Opioid-induced bowel dysfunction is common and adds to the burden of living with chronic pain. Current oral and rectal laxatives often are ineffective and do not have a good evidence base. The new targeted approach of administering peripherally acting opioid antagonists is effective and supported by extensive clinical trial data. The present trial demonstrates that oral OXN PR tablets are well tolerated and can effectively and conveniently provide targeted treatment of opioid-induced constipation.
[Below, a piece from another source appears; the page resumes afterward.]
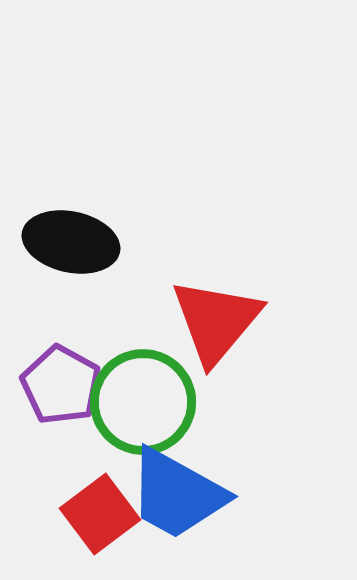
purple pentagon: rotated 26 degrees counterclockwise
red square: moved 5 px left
Ahmedzai, S.H., Laude, E., Robertson, A., Troy, G., & Vora, V. (2004). A double blind, randomized, controlled phase II trial of heliox28 gas mixture in lung cancer patients with dyspnoea on exertion. British Journal of Cancer, 90(2), 366–371.
The study is a double-blind, randomized, controlled phase ll trial of heliox 28 gas mixture in patients with lung cancer with dyspnea on exertion.
The study compared the effects of heliox 28 (72% helium and 28% oxygen) to oxygen-enriched air (72% nitrogen and 28% oxygen) or medical air (78.9% nitrogen and 21.1% oxygen) on dyspnea and exercise capacity in patients with lung cancer.
The study reported on a sample of 12 patients with lung cancer; patients had to be able to do a six-minute walk prior to screening evaluation and at defined time points throughout the study.
The study was a double-blind, randomized, controlled phase ll trial.
Patients’ symptoms were evaluated with a VAS and modified Borg scale (0–10). Pulse oximetry (SaO2) monitoring was done continuously before, after, and then for five minutes after patients breathed the gas mixture.
Dyspnea assessments and VAS scores indicated a significant decrease in breathlessness following heliox 28 compared to medical air. No significant difference was found between heliox and oxygen-enriched air. Borg assessments showed no significant differences across treatments. Patients receiving heliox 28 walked farther than patients receiving oxygen-enriched air or medical air (p < 0.001). No significant difference was found in oxygen saturation percentage measured before the walk. Oxygen saturation was significantly higher during the walk and at rest after breathing heliox 28 than with the other two gas mixtures (p < 0.0001). No significant difference was found between oxygen-enriched air and medical air. No adverse events were reported.
The study had a small sample size of 12.
A promising beneficial role may exist for heliox therapy to improve exercise tolerance in dyspneic patients with cancer.
Ahmedzai, S., & Brooks, D. (1997). Transdermal fentanyl versus sustained-release oral morphine in cancer pain: Preference, efficacy, and quality of life. The TTS-Fentanyl Comparative Trial Group. Journal of Pain and Symptom Management, 13, 254–261.
To compare transdermal fentanyl and sustained-released morphine in palliative care patients with cancer by measuring efficacy, tolerance, and quality of life (QOL).
Patients received one treatment for 15 days, then the other for 15 days to compare which provided the greatest efficacy and QOL, and the fewest side effects. The null hypothesis was 50% of patients would prefer fentanyl and 50% would prefer morphine.
38 different palliative care centers in the United Kingdom
This was a randomized, open, two-period, crossover study.